» Task inputs
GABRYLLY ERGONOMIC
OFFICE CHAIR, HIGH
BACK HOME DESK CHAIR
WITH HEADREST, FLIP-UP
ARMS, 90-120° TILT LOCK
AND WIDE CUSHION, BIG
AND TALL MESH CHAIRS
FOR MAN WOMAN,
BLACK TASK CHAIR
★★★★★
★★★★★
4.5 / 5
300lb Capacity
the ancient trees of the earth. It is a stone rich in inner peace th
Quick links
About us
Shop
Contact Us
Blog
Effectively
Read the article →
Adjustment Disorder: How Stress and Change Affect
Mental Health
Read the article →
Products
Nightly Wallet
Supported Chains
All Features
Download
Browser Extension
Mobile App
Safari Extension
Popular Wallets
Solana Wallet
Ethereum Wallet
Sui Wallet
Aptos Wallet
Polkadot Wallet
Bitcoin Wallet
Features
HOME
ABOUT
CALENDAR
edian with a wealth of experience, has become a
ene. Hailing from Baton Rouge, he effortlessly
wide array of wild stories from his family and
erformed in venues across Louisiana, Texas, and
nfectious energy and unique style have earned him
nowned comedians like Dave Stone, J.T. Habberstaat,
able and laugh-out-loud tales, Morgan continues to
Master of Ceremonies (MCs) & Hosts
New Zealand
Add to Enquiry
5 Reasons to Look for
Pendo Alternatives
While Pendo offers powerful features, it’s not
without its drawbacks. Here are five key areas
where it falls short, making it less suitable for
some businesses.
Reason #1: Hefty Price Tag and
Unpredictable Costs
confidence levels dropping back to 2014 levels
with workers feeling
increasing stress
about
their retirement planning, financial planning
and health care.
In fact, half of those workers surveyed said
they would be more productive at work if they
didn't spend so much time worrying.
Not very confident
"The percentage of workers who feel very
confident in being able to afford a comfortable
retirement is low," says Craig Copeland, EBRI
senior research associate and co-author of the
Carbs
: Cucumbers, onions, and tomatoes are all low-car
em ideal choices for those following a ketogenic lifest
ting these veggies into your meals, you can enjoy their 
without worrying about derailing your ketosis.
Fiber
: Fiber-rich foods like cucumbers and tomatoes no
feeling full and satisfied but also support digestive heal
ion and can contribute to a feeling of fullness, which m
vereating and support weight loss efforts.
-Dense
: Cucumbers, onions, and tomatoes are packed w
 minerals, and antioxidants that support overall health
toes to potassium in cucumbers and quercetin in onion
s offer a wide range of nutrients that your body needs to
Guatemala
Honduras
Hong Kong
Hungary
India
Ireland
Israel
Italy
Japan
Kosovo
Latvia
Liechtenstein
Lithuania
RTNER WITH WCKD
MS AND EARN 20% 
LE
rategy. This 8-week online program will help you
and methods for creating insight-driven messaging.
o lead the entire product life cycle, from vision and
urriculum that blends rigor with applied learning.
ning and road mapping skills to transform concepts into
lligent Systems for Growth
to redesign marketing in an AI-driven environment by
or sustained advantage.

» Exercise details
In the entries above, find the line with "increasing stress" and the line with "confident in being", then set down exactly those two and every line between them, nothing else.

» Answer to the exercise
increasing stress
about
their retirement planning, financial planning
and health care.
In fact, half of those workers surveyed said
they would be more productive at work if they
didn't spend so much time worrying.
Not very confident
"The percentage of workers who feel very
confident in being able to afford a comfortable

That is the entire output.